Normally, people have to hit the century mark before receiving a telegram of congratulations from the President of Ireland and/or Queen Elizabeth. But the legendary Jim Curran was the recipient of a hand-written letter from Aras an Uachtarian on becoming a nonagenarian.

The Irish head-of-state wrote: “My dad says you are 90 to-day. It sounds like defamation to me, for you don’t look a day over 60. We all join in wishing you a wonderful birthday, and are sorry we can’t be with you, to join in the celebrations.”

That threesome of Charlie McAleese (RIP). Paddy Leneghan and Jim Curran first came together in 1984. Employed at Shorts plant in Belfast for 40 years, Charlie had gone to live with his son, Martin and wife, Mary, on the death of his wife. They moved to Rostrevor, about 18 years ago.

Meanwhile, Paddy Leneghan. who had taken over the Corner House Bar on the Square from Jim Flynn in 1972, later sold it, and was a part-time barman at St Bronagh’s GFC Social Club.

• Brief 1
Name every person the Jim Curran article refers to by name.
• Brief 2
Reproduce word for word the stretch of the listing from its first line through the line containing "genus: Tremella".
The listing that comes next has no connection to the article about Jim Curran.

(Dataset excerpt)
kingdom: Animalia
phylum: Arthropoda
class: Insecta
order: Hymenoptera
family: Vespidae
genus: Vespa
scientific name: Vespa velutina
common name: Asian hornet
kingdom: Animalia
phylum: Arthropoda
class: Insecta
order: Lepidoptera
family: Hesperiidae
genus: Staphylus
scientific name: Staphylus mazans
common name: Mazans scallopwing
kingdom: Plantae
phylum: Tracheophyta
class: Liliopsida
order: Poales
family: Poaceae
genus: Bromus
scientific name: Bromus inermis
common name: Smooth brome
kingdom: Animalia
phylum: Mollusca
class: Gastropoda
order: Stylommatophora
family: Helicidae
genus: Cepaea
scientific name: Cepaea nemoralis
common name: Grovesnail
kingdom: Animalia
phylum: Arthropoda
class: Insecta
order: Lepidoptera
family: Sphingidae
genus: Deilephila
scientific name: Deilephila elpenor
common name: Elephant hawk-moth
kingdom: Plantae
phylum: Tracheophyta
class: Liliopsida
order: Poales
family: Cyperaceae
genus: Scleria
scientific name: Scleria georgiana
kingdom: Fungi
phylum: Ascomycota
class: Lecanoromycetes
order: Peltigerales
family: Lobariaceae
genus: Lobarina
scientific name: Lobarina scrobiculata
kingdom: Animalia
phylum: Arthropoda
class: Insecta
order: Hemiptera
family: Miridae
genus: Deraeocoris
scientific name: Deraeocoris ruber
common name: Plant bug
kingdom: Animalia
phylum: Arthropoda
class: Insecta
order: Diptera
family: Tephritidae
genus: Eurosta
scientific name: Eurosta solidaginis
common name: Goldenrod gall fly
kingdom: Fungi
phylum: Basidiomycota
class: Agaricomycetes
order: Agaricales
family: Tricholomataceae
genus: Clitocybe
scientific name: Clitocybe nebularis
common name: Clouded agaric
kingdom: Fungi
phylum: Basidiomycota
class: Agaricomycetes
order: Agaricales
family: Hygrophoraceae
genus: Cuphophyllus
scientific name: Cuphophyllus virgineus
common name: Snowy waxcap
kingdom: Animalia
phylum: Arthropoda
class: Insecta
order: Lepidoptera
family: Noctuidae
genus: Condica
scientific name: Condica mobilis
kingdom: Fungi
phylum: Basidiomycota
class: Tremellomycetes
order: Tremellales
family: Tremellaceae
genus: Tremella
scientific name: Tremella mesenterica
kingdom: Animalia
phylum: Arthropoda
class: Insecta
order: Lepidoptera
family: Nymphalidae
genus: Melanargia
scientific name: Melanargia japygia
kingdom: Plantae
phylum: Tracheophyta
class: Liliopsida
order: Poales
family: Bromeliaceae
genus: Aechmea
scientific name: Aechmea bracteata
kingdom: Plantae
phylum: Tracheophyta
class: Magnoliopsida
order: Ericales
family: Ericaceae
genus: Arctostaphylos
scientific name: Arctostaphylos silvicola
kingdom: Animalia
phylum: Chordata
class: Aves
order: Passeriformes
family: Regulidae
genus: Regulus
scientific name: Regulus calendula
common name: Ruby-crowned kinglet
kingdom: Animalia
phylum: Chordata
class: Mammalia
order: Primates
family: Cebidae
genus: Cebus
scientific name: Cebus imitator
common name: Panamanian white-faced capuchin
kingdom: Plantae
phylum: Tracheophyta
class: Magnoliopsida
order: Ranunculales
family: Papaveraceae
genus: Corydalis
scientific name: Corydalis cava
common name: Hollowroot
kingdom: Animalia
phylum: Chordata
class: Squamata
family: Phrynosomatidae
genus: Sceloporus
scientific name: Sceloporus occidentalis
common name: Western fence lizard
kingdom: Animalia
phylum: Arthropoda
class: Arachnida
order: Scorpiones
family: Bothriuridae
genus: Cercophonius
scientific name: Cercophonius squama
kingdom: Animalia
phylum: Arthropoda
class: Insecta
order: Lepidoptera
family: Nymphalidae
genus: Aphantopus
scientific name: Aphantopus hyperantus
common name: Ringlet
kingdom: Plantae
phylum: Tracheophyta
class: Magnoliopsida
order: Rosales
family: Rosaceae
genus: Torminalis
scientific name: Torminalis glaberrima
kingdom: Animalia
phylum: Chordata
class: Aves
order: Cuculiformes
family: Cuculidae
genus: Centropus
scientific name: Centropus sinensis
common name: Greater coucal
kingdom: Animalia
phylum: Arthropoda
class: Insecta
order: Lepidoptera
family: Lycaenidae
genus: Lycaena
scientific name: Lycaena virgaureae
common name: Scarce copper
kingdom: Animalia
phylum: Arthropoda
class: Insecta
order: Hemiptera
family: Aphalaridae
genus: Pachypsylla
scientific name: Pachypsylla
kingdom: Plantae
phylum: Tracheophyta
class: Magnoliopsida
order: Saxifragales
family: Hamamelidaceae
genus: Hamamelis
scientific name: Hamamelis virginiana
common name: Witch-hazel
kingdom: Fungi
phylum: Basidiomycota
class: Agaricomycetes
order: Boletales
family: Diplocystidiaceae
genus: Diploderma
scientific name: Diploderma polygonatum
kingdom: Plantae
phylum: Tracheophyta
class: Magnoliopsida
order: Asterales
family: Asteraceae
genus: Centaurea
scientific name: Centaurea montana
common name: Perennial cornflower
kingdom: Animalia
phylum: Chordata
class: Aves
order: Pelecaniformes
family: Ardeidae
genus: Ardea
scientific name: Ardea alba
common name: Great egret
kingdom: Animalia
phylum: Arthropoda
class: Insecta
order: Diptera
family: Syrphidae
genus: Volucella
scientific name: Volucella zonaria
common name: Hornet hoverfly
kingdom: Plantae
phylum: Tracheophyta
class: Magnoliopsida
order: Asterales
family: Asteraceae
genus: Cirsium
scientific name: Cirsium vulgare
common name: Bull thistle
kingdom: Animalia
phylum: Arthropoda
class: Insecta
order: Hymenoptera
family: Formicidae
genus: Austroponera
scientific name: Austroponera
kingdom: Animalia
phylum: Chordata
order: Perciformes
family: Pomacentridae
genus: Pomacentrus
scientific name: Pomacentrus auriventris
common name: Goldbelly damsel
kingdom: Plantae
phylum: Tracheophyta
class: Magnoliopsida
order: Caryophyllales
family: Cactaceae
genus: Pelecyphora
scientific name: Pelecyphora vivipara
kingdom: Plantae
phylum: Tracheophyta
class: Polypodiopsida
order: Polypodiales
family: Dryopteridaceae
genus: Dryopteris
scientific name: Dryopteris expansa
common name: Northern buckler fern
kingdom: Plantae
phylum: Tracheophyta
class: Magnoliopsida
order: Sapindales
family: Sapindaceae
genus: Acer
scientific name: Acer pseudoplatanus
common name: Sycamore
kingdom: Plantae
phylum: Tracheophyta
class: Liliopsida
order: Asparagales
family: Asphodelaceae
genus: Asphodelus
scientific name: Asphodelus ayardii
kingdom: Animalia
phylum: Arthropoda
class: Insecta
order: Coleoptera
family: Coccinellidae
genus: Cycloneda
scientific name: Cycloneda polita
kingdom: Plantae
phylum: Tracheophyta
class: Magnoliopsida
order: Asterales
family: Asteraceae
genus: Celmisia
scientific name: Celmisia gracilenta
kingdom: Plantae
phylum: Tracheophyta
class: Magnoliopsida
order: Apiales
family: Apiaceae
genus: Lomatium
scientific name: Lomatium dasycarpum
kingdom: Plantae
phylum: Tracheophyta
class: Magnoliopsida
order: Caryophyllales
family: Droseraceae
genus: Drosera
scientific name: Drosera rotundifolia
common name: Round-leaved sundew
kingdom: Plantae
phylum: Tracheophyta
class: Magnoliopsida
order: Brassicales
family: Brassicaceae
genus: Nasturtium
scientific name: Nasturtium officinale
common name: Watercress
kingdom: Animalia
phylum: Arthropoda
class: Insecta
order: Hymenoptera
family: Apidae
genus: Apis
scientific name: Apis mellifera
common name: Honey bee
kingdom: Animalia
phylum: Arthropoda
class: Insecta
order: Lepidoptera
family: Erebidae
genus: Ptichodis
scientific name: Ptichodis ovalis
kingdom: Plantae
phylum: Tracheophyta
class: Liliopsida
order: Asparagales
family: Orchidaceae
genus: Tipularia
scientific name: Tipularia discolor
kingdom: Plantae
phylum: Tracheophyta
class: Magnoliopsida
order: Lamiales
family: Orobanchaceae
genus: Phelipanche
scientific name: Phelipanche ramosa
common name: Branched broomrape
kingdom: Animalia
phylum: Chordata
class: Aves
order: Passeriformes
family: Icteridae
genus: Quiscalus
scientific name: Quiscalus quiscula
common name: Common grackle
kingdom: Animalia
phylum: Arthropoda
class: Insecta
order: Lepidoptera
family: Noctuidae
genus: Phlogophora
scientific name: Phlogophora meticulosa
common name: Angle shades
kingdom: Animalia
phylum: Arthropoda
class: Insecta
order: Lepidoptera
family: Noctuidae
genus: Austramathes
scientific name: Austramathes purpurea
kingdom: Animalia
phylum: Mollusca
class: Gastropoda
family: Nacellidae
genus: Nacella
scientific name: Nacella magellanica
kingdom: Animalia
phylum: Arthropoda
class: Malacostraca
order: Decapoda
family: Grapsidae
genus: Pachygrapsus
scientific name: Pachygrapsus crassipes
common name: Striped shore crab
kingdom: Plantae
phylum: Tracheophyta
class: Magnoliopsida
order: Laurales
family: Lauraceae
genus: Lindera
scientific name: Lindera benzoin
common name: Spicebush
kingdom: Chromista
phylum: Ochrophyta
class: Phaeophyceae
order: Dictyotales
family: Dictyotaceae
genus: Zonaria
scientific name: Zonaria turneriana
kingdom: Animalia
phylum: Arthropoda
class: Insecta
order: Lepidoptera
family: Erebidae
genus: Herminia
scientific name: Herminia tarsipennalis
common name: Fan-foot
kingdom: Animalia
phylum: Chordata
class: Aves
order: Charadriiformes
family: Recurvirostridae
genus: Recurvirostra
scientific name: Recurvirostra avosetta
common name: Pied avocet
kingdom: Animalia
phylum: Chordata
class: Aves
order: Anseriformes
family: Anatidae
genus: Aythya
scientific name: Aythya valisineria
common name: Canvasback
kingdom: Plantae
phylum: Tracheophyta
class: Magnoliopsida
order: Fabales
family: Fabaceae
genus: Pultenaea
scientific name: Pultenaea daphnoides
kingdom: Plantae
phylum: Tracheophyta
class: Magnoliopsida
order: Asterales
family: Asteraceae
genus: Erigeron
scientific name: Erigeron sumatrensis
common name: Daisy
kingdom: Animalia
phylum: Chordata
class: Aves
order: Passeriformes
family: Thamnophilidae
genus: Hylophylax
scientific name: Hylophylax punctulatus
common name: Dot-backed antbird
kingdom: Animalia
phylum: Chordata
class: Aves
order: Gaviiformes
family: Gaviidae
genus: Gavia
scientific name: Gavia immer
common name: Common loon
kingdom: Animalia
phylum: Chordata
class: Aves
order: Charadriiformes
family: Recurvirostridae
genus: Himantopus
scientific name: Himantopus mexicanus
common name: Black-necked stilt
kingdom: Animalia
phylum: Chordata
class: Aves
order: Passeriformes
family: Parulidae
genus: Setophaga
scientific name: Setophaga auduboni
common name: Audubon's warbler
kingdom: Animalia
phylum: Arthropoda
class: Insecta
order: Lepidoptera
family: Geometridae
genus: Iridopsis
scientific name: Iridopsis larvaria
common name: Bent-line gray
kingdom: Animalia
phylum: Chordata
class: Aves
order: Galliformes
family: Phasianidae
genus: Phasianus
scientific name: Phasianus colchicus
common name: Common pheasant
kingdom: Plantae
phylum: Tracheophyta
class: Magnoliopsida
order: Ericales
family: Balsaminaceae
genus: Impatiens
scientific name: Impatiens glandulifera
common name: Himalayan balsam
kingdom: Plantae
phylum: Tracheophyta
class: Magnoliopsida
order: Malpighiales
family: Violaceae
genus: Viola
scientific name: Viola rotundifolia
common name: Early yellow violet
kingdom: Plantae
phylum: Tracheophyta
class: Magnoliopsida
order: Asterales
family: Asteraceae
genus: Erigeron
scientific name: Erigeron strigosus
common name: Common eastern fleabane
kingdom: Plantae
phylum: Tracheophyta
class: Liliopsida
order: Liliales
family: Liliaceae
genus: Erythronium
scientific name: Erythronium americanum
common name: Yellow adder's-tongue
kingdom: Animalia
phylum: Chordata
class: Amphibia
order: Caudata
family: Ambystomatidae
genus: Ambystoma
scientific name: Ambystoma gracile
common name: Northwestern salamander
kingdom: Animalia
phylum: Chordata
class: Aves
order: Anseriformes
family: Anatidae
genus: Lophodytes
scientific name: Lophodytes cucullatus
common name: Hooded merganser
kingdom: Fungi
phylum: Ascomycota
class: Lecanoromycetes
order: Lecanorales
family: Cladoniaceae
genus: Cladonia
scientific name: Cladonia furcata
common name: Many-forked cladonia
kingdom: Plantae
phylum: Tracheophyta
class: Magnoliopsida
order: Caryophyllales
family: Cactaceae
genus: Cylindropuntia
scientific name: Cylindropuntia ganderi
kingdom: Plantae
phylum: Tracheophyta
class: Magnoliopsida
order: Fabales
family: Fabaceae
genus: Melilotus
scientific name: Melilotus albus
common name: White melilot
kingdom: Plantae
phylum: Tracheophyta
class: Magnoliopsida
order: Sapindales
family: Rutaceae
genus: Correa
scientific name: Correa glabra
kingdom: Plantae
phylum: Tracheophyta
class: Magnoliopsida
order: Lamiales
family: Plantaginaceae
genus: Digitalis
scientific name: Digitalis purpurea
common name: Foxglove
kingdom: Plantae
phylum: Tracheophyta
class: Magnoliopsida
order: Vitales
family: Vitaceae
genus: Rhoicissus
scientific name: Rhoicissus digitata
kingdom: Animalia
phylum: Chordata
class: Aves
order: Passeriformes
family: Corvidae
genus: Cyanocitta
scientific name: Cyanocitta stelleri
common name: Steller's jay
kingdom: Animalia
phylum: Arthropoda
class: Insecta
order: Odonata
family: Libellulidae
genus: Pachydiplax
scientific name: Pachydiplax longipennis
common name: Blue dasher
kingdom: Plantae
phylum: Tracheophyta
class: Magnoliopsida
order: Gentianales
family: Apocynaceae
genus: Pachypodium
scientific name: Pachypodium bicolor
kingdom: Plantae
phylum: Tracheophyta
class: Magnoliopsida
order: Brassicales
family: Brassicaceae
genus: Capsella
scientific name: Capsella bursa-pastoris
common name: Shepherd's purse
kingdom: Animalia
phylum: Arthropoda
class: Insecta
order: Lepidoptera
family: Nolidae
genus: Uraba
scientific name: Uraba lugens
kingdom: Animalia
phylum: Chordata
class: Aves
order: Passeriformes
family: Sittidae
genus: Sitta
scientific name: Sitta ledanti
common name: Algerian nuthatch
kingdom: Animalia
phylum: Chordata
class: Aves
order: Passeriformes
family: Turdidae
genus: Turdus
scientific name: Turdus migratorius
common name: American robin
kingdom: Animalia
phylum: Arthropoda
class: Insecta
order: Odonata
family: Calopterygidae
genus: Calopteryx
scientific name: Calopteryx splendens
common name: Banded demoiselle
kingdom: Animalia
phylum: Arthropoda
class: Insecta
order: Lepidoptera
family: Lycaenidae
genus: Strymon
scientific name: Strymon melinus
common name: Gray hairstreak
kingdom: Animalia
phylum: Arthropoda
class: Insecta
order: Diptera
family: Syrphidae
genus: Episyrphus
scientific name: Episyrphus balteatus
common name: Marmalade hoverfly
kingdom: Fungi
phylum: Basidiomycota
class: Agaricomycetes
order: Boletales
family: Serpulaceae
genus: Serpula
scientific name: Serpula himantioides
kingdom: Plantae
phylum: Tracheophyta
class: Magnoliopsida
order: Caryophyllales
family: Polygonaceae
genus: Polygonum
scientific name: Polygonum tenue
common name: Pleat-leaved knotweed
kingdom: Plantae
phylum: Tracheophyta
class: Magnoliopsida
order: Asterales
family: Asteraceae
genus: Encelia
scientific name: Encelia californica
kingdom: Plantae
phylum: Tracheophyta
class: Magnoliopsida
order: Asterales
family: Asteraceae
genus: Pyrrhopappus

• Correct answer 1
Jim Curran, Queen Elizabeth, Charlie McAleese, Paddy Leneghan, Martin, Mary, Jim Flynn

• Correct answer 2
kingdom: Animalia
phylum: Arthropoda
class: Insecta
order: Hymenoptera
family: Vespidae
genus: Vespa
scientific name: Vespa velutina
common name: Asian hornet
kingdom: Animalia
phylum: Arthropoda
class: Insecta
order: Lepidoptera
family: Hesperiidae
genus: Staphylus
scientific name: Staphylus mazans
common name: Mazans scallopwing
kingdom: Plantae
phylum: Tracheophyta
class: Liliopsida
order: Poales
family: Poaceae
genus: Bromus
scientific name: Bromus inermis
common name: Smooth brome
kingdom: Animalia
phylum: Mollusca
class: Gastropoda
order: Stylommatophora
family: Helicidae
genus: Cepaea
scientific name: Cepaea nemoralis
common name: Grovesnail
kingdom: Animalia
phylum: Arthropoda
class: Insecta
order: Lepidoptera
family: Sphingidae
genus: Deilephila
scientific name: Deilephila elpenor
common name: Elephant hawk-moth
kingdom: Plantae
phylum: Tracheophyta
class: Liliopsida
order: Poales
family: Cyperaceae
genus: Scleria
scientific name: Scleria georgiana
kingdom: Fungi
phylum: Ascomycota
class: Lecanoromycetes
order: Peltigerales
family: Lobariaceae
genus: Lobarina
scientific name: Lobarina scrobiculata
kingdom: Animalia
phylum: Arthropoda
class: Insecta
order: Hemiptera
family: Miridae
genus: Deraeocoris
scientific name: Deraeocoris ruber
common name: Plant bug
kingdom: Animalia
phylum: Arthropoda
class: Insecta
order: Diptera
family: Tephritidae
genus: Eurosta
scientific name: Eurosta solidaginis
common name: Goldenrod gall fly
kingdom: Fungi
phylum: Basidiomycota
class: Agaricomycetes
order: Agaricales
family: Tricholomataceae
genus: Clitocybe
scientific name: Clitocybe nebularis
common name: Clouded agaric
kingdom: Fungi
phylum: Basidiomycota
class: Agaricomycetes
order: Agaricales
family: Hygrophoraceae
genus: Cuphophyllus
scientific name: Cuphophyllus virgineus
common name: Snowy waxcap
kingdom: Animalia
phylum: Arthropoda
class: Insecta
order: Lepidoptera
family: Noctuidae
genus: Condica
scientific name: Condica mobilis
kingdom: Fungi
phylum: Basidiomycota
class: Tremellomycetes
order: Tremellales
family: Tremellaceae
genus: Tremella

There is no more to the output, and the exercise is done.